À Makebuko, dans la commune de Gitega, Ndayizeye Belyse incarne une évolution encore peu visible dans le monde professionnel : l’entrée des femmes dans des métiers techniques traditionnellement dominés par les hommes. Conductrice d’un engin de chantier de type poclin, elle entend démontrer, par son parcours, que la compétence professionnelle ne saurait être déterminée par le sexe.
Son intérêt pour ce métier est né de l’observation. En voyant des personnes manipuler des engins de chantier, elle s’est progressivement intéressée à cette activité avant de décider de s’y former. Elle a ainsi suivi une formation à la conduite du poclin auprès de SOGEA-SATOM, puis effectué un stage pratique de quatre mois à Makebuko.
Des préjugés à la reconnaissance professionnelle
L’accès à ce métier n’a cependant pas été sans obstacles. À ses débuts, Belyse a été confrontée à des remarques visant à la dissuader de poursuivre dans une profession considérée comme masculine.
« Au début, certaines personnes essayaient de me décourager en me disant que ce métier n’était pas fait pour les femmes, mais pour les hommes », témoigne-t-elle.
À son arrivée à Makebuko, les réticences de certains habitants ont également constitué un défi. La présence d’une femme aux commandes d’un engin de chantier suscitait des interrogations. Mais la maîtrise progressive de son travail et les résultats obtenus lui ont permis de gagner la confiance de son entourage professionnel.
Aujourd’hui, Belyse affirme exercer son métier avec assurance. Pour elle, la capacité à accomplir une tâche dépend avant tout de la formation, de l’expérience et de la détermination, et non du fait d’être un homme ou une femme.
La formation professionnelle au cœur de l’égalité des chances
L’expérience de Belyse met en évidence l’importance de l’accès des femmes aux formations techniques et professionnelles. Elle estime que l’acquisition de compétences constitue un levier essentiel pour renforcer leur autonomie économique et élargir leurs perspectives professionnelles.

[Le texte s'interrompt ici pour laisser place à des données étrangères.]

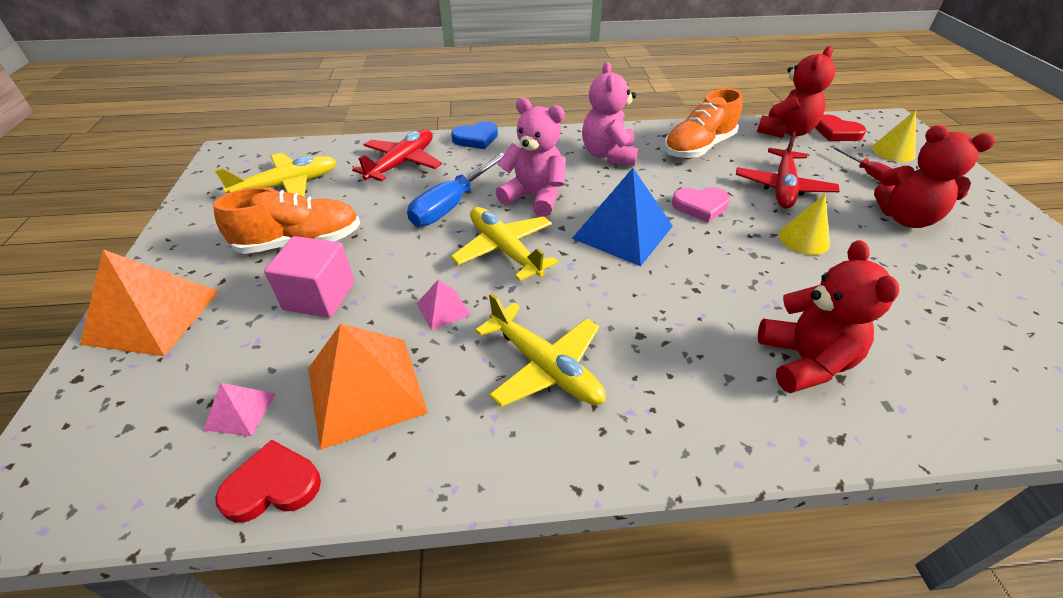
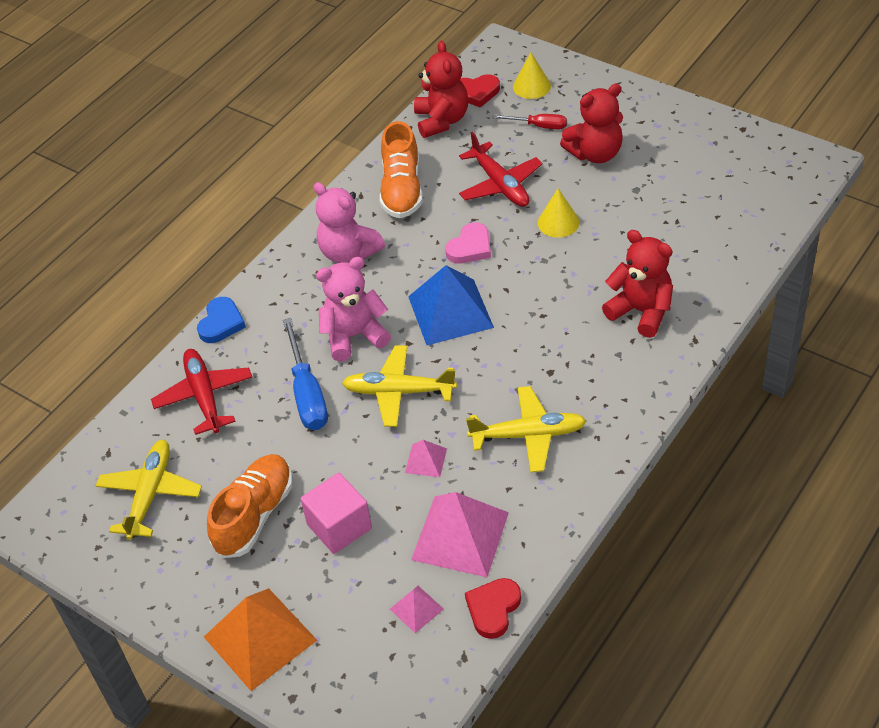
camera: 45 degrees left, 5 degrees up
orange pyramid [308,324,428,450] -> pink pyramid [411,492,509,577]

Elle constate toutefois que de nombreuses femmes souhaitent s’engager dans des métiers techniques, mais renoncent en raison du manque de confiance en elles, des préjugés sociaux ou encore de l’insuffisance des possibilités de formation.

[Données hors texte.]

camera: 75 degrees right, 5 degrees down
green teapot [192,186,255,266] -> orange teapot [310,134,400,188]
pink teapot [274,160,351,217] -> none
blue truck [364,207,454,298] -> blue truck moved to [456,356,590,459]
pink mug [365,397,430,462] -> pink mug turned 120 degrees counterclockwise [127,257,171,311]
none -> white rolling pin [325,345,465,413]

« Beaucoup de femmes souhaitent apprendre ce métier, mais finissent par abandonner. Je pense que cela est principalement lié à la peur et au manque de confiance en soi », explique-t-elle.
Pour inverser cette tendance, elle préconise la création de centres spécialisés dans la formation pratique à l’utilisation des engins et des équipements techniques. Ces structures permettraient notamment aux jeunes filles d’acquérir des compétences professionnelles dans un environnement adapté.
Elle appelle également les pouvoirs publics et les organisations engagées dans la promotion de l’autonomisation des femmes, notamment CAFOB et ONU Femmes Burundi, à renforcer les programmes de formation, d’accompagnement et d’insertion professionnelle dans les secteurs techniques.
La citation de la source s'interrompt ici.